DELWP’s Glen Johnson has been working with volunteer citizen scientists for more than 10 years to help track the regent honeyeater. (ABC Goulburn Murray: Allison Jess)
The project included raising birds in captivity and releasing them in the Chiltern-Mt Pilot National Park, hoping they would breed in the wild and help the population increase.
“We learn a huge amount from radio tracking and it gives us the best chance of showing what habitat and vegetation types they need and use,” Mr Johnson said.
The project had come a long way since it began with volunteers using pen and paper to collect data.
“We had a number of birds in each of the releases that we attached a radio transmitter to, so we could monitor the survival, the movement, the habitat uses, and the pairing and the breeding success of these birds,” Mr Johnson said.
“Our citizen scientists were equipped with a GPS and pen and folder, so when a bird was found volunteers would complete a form with details about location, what birds were seen [through a leg band combination], and what the bird was doing.
“It could be problematic.

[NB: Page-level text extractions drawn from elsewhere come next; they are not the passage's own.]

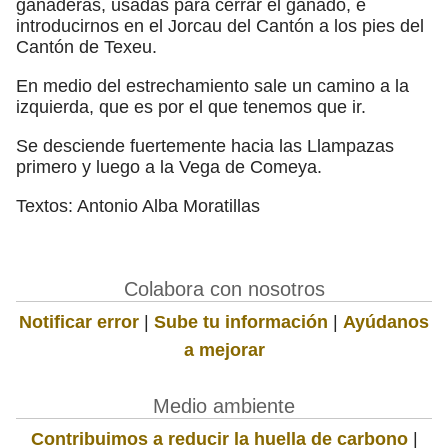
ganaderas, usadas para cerrar el ganado, e
introducirnos en el Jorcau del Cantón a los pies del
Cantón de Texeu.
En medio del estrechamiento sale un camino a la
izquierda, que es por el que tenemos que ir.
Se desciende fuertemente hacia las Llampazas
primero y luego a la Vega de Comeya.
Textos: Antonio Alba Moratillas
Colabora con nosotros
Notificar error
|
Sube tu información
|
Ayúdanos
a mejorar
Medio ambiente
Contribuimos a reducir la huella de carbono
|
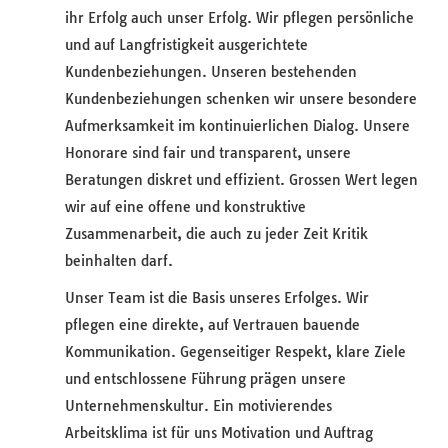
ihr Erfolg auch unser Erfolg. Wir pflegen persönliche
und auf Langfristigkeit ausgerichtete
Kundenbeziehungen. Unseren bestehenden
Kundenbeziehungen schenken wir unsere besondere
Aufmerksamkeit im kontinuierlichen Dialog. Unsere
Honorare sind fair und transparent, unsere
Beratungen diskret und effizient. Grossen Wert legen
wir auf eine offene und konstruktive
Zusammenarbeit, die auch zu jeder Zeit Kritik
beinhalten darf.
Unser Team ist die Basis unseres Erfolges. Wir
pflegen eine direkte, auf Vertrauen bauende
Kommunikation. Gegenseitiger Respekt, klare Ziele
und entschlossene Führung prägen unsere
Unternehmenskultur. Ein motivierendes
Arbeitsklima ist für uns Motivation und Auftrag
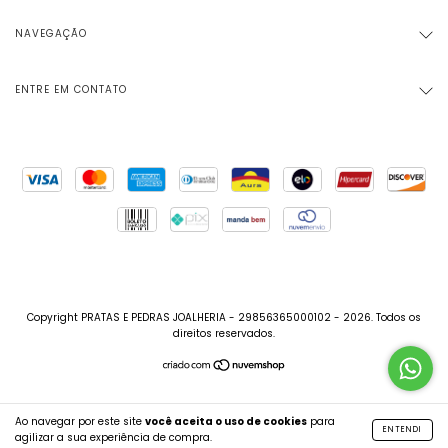
NAVEGAÇÃO
ENTRE EM CONTATO
Copyright PRATAS E PEDRAS JOALHERIA - 29856365000102 - 2026. Todos os
direitos reservados.
Ao navegar por este site
você aceita o uso de cookies
para
ENTENDI
agilizar a sua experiência de compra.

It was a paper-based process, so if it was raining it would be hard to keep the paper dry and do all this.”
In 2017 the project moved to a mobile-based program app that provided real-time data.
“Location is done automatically, and it massively reduces the need for double handling of data and work at the end of the day, so no putting data back into spreadsheets,” Mr Johnson said.
“We were only able to get this information because we are heavily reliant on citizen scientists to help us undertake surveying and monitoring.”
Map from the regent honeyeater monitoring project shows where some of the birds were spotted in 2017. (Supplied: Department of Environment, Land, Water and Planning)
Mr Johnson said working with volunteers had benefits beyond the data gathering.
“We get advocates in the process and there is a mutual learning and mutual respect for having been collaboratively involved in the data collection,” he said.
“It’s an illustration of what citizen scientists’ apps are perhaps all about — to make it easy and simple for the user.
“If you can do those things you are more likely to get citizen scientists taking up whatever it is you are trying to survey or monitor.”
Database of knowledge
Senior lecturer of environmental education at Charles Sturt University’s Thurgoona campus John Rafferty said the growing popularity of citizen science was due to a number of factors.
“I think there is a general shift in understanding of the environmental disaster that could be facing us, a general increase in community interest in science literacy, and a different attitude from within the science academy including universities acknowledging skills and talents within the community,” Dr Rafferty said.
He said citizen scientists had been around for a long time but recent advances in technology had seen an increase in participation and confidence in the validity of information shared.
“Any science project lives and dies on the quality of the data, so having people understanding and doing data collection correctly is really important and technology has enabled us to do that,” he said.
Dr Rafferty said apps like the Australian Museum’s Frog ID made it easy for people to validate information.
“You can record frog calls and send it to them for verification, your location can be automatically logged, it picks up what area you are in, and gives you a list of species you could expect to hear it that area,” he said.
“If we notice there are three of four species of frog in a particular area reducing, maybe due to a new housing estate, factory or highway, there are a number of investigations that we can do once we see the data and trends.”
Karen Retra says every day is different on the citizen science trail. (ABC Goulburn Murray: Allison Jess)
Dr Rafferty expected the citizen scientist community to continue to grow in number.
“Technology has enabled people to get good information and provide valid data really easily. I think we are going to see more of it,” he said.